One of my favourite walks is from my home through the Portobello market up to Notting Hill Gate. Once you fight past the tourists, it is a pleasant stroll. A few years ago, I spotted a blue plaque on the side of a house. To my amazement, it was where the novelist George Orwell lived in 1927. The author of Animal Farm and 1984 lived at number 22 Portobello Road.
To my disappointment, the great man never wrote anything worthwhile staying at the house except for a few articles. But it did inspire him to write some important stuff in the early 1930s. According to Gordon Bowker, “In late 1927, his friend Ruth Pitter, the poet, found him an unheated attic at 22 Portobello Road, a short walk from his old home at Notting Hill Gate. The room was so cold that he had to warm his hands over a candle-flame before he could start writing in the morning.

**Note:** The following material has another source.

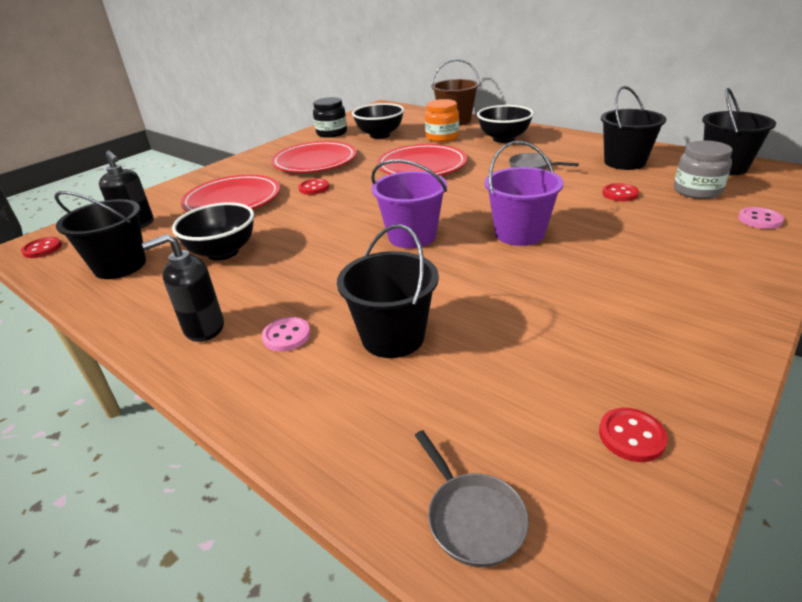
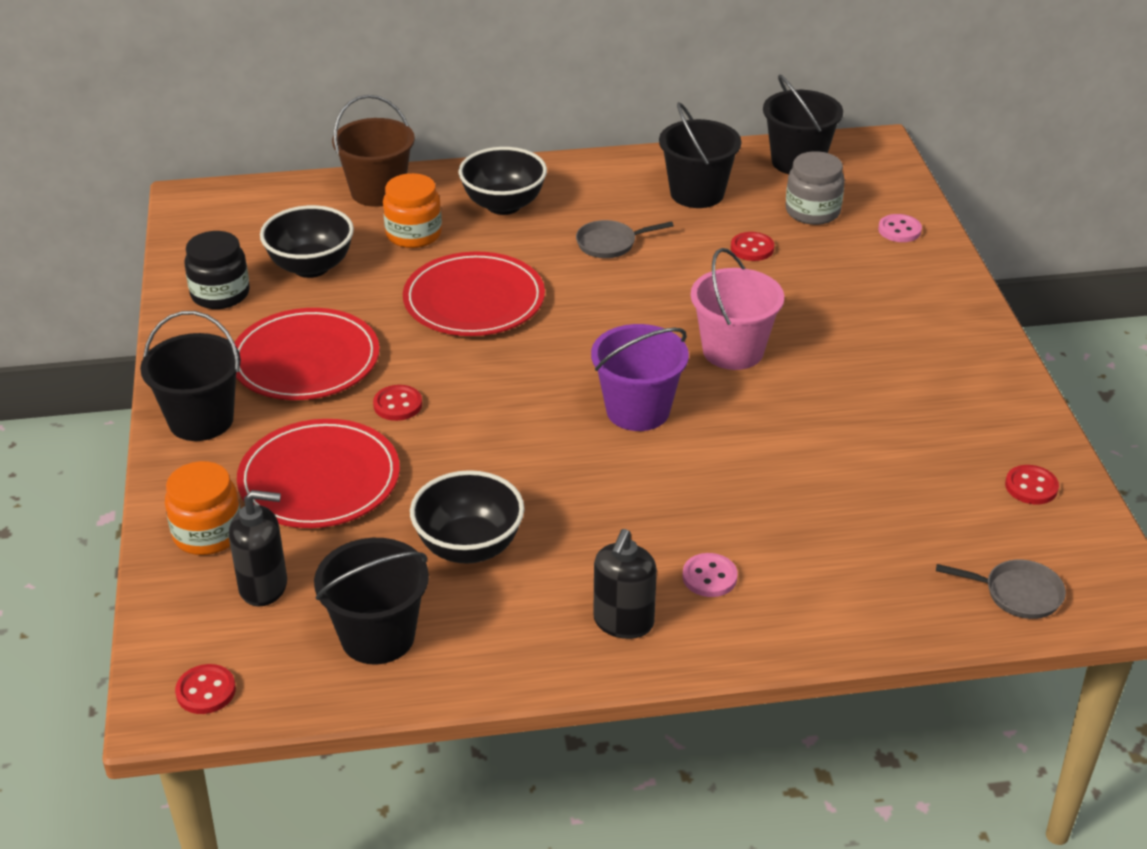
camera: 50 degrees left, 5 degrees up
black bucket [337,224,439,358] -> black bucket moved to [140,311,241,441]
purple bucket [484,141,564,246] -> pink bucket [691,248,784,370]
none -> orange jar [165,461,241,555]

From this icy cell, he set out in old clothes to mingle with the tramps and down-and-outs who slept along the Embankment, in common lodging-houses and ‘spikes’, the casual wards of workhouses. Most of these spikes and lodging-houses (or ‘kips’) have long gone, though a few old workhouse buildings survive, often as NHS hospitals. It was from a kip in Lambeth that he tramped down to Kent to go hop-picking among the East Enders and gipsy families who migrated there every year for a working holiday. This experience was recaptured in his first article for the New Statesman in October 1931 and lay at the heart of his second novel, A Clergyman’s Daughter.

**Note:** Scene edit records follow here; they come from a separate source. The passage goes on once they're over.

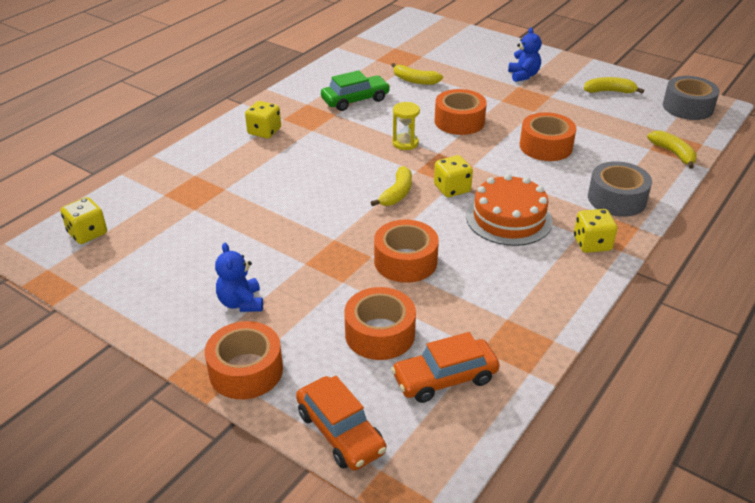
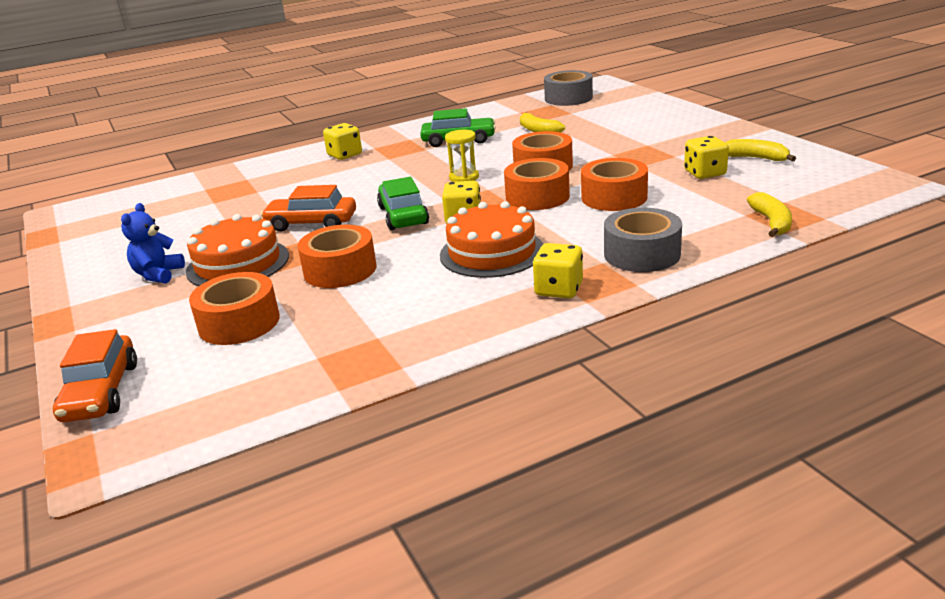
camera: 30 degrees right, 10 degrees down
yellow dice [60,197,107,244] -> yellow dice moved to [684,136,729,179]
orange tape [205,321,283,399] -> orange tape moved to [504,158,570,210]
yellow banana [371,166,412,206] -> green car [377,177,429,230]
orange car [391,332,500,403] -> orange car moved to [261,185,356,232]
blue teddy bear [508,28,542,82] -> none
grey tape [663,76,720,120] -> grey tape moved to [544,70,593,106]
none -> orange cake [186,214,289,286]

As I said, Notting Hill is a great attraction for tourists looking for a door that does not exist and a bookshop that does not exist except in the film. As I walked by Orwell’s house last week, two young women, whom I assumed were tourists, took a photo outside the house. I guessed they had not spotted the blue plaque, and I was correct. They were even more surprised when I told them who had lived there. I asked one girl if she had read him, and she replied only 1984. I asked her where she was from, and she said Spain. I did not have the energy to tell her that Orwell had fought Fascism in her country. Or that, in my opinion, Homage To Catalonia is his greatest book.